We are creating the user cores on demand and removing them when the user
logs out.

Our issue is the constant creation and removal of user cores combined with
the constant importing seems to push us over our PermGen limit. The user
cores are removed at the end of every session and as a test I made an
application that would loop creating the user core, import a set of data to
it, query the database core using it as a limiter and then remove the user
core. My expectation was in this scenario that all the permgen associated
with that user cores would be freed upon it's unload and allow permgen to
reclaim that memory during a garbage collection. This was not the case, it
would constantly go up until the application would exhaust the memory.

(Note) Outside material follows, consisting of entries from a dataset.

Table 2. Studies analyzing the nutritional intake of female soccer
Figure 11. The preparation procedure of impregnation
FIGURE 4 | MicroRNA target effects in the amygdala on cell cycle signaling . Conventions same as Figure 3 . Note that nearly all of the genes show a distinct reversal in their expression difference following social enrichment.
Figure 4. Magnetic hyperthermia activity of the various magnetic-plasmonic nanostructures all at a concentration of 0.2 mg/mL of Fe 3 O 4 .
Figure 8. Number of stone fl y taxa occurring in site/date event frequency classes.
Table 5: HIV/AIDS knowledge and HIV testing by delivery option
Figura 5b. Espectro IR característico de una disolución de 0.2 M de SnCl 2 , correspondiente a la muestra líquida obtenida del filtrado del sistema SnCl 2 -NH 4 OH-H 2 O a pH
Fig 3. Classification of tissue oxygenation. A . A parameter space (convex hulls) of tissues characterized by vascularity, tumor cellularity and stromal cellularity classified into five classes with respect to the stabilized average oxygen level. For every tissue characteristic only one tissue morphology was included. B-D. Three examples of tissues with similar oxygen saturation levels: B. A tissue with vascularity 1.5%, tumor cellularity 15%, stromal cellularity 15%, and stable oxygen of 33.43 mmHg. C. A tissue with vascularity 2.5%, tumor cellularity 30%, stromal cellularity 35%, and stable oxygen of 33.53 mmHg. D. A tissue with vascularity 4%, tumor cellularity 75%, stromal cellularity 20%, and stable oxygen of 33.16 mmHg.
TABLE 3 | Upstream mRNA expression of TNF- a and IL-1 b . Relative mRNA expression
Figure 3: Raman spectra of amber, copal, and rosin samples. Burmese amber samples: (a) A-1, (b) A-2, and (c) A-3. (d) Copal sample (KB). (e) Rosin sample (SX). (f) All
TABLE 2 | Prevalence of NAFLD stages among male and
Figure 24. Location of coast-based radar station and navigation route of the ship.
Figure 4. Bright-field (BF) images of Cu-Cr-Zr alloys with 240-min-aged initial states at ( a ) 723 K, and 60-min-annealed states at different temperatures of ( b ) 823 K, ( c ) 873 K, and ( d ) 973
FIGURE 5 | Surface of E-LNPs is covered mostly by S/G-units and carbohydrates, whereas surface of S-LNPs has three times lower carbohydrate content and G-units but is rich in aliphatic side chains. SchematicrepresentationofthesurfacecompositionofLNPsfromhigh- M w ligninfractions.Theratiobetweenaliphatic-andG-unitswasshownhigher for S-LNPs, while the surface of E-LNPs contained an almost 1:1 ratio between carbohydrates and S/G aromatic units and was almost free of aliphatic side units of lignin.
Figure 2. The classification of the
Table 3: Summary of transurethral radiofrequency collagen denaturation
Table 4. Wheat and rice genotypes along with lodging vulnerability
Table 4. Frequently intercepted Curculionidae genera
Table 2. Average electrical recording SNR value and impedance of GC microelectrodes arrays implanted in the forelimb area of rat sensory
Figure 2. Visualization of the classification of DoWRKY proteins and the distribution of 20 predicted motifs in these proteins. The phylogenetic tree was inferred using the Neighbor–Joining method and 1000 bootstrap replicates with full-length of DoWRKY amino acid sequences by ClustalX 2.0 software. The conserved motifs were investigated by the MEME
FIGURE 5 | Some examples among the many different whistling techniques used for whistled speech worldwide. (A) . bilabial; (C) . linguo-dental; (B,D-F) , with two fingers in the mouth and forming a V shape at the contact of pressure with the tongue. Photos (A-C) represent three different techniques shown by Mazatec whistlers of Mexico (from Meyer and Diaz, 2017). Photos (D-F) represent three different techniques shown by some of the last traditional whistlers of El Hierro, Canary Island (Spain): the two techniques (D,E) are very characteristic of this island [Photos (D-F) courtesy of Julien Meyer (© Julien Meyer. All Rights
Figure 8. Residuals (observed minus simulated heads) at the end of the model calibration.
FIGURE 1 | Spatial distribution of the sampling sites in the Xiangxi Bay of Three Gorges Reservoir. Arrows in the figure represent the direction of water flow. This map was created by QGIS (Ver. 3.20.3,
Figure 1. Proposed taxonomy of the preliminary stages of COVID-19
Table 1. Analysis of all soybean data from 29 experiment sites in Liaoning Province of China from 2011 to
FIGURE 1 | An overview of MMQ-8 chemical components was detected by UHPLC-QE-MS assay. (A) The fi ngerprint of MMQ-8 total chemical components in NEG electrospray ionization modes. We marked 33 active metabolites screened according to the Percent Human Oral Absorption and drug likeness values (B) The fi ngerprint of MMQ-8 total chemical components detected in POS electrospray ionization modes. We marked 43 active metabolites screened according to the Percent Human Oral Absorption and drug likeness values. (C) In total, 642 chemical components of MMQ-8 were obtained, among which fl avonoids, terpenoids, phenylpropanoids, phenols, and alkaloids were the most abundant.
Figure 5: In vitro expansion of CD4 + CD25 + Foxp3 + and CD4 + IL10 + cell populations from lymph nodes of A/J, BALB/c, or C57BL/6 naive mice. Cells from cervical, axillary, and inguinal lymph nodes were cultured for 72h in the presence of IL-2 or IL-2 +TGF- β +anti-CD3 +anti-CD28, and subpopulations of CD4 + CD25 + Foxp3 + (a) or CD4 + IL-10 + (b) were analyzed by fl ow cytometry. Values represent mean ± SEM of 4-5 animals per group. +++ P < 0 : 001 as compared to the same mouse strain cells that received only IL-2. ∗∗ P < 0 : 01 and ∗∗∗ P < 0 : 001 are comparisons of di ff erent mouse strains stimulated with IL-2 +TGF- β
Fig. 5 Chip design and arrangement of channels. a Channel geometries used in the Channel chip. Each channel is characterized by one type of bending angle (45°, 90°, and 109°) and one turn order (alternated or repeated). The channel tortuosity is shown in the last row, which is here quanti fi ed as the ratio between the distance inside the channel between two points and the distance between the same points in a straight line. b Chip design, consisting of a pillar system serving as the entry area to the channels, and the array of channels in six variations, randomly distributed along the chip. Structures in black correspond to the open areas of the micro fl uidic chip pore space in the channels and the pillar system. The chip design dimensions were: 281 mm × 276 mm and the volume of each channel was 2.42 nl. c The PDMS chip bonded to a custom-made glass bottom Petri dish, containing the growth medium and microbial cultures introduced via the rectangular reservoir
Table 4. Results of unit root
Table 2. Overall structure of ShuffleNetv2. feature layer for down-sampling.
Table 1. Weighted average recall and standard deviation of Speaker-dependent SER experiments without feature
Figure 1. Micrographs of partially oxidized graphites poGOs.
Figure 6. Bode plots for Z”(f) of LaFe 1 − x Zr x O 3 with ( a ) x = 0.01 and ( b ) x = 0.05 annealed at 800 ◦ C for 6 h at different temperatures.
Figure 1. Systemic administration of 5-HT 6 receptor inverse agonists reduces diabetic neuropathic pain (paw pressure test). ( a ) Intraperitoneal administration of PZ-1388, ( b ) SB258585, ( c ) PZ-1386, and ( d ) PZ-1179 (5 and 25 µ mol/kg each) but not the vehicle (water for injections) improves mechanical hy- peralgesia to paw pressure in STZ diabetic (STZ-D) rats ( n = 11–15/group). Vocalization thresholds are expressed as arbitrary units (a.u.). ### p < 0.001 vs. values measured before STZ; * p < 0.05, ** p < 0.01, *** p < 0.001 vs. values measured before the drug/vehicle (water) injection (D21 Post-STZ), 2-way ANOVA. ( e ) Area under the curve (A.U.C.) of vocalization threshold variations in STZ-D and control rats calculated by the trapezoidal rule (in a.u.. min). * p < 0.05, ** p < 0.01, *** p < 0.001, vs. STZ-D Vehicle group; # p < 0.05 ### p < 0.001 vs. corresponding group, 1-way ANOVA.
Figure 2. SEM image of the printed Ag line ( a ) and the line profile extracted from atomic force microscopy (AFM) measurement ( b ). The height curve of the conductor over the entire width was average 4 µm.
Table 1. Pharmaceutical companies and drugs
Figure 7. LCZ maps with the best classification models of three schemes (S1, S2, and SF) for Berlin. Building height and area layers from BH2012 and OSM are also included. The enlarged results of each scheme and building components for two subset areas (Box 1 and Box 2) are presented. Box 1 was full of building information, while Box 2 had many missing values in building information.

I also investigated whether the there was a connection between the two
cores left behind because I was joining them together in a query but even
unloading the database core after unloading all the user cores won't
prevent the limit from being hit or any memory to be garbage collected from
Solr.

Is this a known issue with creating and unloading a large number of cores?
Could it be configuration based for the core? Is there something other than
unloading that needs to happen to free the references?

Thanks

Notes: I've tried using tools to determine if it's a leak within Solr such
as Plumbr and my activities turned up nothing.